Phoebe looked up, alarm marring her features at first. Her frown disappeared when she recognized him. She smiled, waving up at him.
“Gideon! You’ve come to the Kieve, I see.” Phoebe had to search for words. She was surprised to see him here. She hadn’t slept well. She was plagued by dreams and memories after seeing him yesterday. She left her bed at daybreak and came to the falls. It was still her special place, even long after Gideon left St. Gerwyn’s Manor.
She rose from her squatting position. Remembering her skirts and petticoats were hiked up, she started to fuss with them and pulled the corners of fabric down so Gideon would not see her bare calves. He would no doubt disapprove of her appearance. Since Gideon left twelve years ago, she had often seen the disapproval in his eyes when he looked her way during one of his brief visits to Cornwall. Her foot slipped on a slick stone, and she fell backwards, landing in the pool on her backside with her knees bent in front of her.
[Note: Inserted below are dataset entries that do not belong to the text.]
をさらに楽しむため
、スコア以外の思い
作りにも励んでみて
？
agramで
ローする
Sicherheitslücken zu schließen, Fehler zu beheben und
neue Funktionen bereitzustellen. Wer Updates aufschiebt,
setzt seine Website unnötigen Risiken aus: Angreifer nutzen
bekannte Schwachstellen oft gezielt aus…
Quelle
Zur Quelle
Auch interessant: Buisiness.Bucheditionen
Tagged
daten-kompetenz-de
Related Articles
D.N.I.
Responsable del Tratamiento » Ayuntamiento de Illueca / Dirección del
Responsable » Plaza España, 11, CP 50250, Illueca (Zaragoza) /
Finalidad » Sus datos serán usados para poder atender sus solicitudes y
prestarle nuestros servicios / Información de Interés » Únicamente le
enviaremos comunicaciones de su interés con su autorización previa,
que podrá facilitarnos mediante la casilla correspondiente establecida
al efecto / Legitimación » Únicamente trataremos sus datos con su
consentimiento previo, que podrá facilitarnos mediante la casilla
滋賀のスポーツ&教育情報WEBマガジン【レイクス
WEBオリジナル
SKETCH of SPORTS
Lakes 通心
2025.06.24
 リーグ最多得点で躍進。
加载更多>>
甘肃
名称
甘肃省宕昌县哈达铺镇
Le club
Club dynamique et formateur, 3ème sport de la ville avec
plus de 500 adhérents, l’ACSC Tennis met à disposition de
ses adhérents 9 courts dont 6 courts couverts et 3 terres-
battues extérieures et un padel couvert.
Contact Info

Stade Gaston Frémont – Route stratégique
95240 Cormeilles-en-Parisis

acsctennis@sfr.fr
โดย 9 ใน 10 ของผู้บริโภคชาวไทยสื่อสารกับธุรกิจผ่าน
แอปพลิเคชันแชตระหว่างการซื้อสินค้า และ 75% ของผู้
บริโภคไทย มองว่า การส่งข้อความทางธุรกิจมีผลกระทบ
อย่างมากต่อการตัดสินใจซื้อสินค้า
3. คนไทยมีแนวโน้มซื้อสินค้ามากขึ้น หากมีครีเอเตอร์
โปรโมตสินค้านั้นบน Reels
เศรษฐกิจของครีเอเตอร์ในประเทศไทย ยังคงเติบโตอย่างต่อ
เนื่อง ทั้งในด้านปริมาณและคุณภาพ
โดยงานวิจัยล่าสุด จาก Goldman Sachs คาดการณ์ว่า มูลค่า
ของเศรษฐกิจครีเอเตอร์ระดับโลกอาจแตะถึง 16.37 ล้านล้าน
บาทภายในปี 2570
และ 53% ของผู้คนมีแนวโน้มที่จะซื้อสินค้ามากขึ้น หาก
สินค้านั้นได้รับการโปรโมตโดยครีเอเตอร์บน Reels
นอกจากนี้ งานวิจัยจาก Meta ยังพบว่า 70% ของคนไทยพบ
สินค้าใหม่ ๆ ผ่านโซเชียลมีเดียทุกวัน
“Oh, heavens,” she grumbled. Of all the times to take a tumble.
Anubis splashed around her, sniffing and kissing her.
“I’m fine, boy. I’m fine.” Embarrassment flamed upon her cheeks. Mr. Proper London Gentleman would not be impressed. She sighed heavily. It did not matter.
Anubis dropped his stick in her lap and smiled at her, his tongue lolling before he let go a high-pitched bark. She laughed and threw the stick as far as she could so that she might try to get up without the hound hovering over her.
With Anubis out of the way, she saw Gideon, dressed in his dashing London finery, coming down the steep slate-stepped path to get to her.
“Oh, Gideon, please, I am fine. If you come down here, you will surely ruin your boots and fine clothes. I can get up on my own, I assure you.”
He did look fine. His dark brown hair was neatly combed and his brown coat, probably the closest he had to country wear, fit him perfectly. His waistcoat was green and gold silk. His intricately knotted cravat was quite out of place in such a tiny hamlet in North Cornwall. She didn’t miss how well his buff trousers fit his long, powerful legs or the high shine of his black boots. Gideon had always been handsome, he was more so now if that were possible. Even with the stubble of whiskers along his jaw and chin.
“Stay where you are Phoebe. I’ll not leave a lady on her arse in a pool. I shall help you.”
Phoebe sighed heavily. She remained where she was. She assumed Gideon was as stubborn as he used to be, and there was no ladylike way to get up on her own.
“Gideon, take care. It is very slippery if you will remember,” she said as she saw him slip slightly as he stepped into the pool.
“I remember, Phoebe.” He waded toward her, the water swirling about his shiny boots. He stepped upon an unstable rock. It was mossy and proved to be as slippery as glass. His leg slid out from under him. He tried to right himself. That action resulted in him falling forward, arms flailing. He fell into the pool.
He landed with his face partly in the water, between Phoebe’s bent legs. He realized he was looking at the part of her anatomy that had kept him awake all night. It was there just inches from his face, covered by her sodden skirts, but there. Nothing like getting to the root of the problem.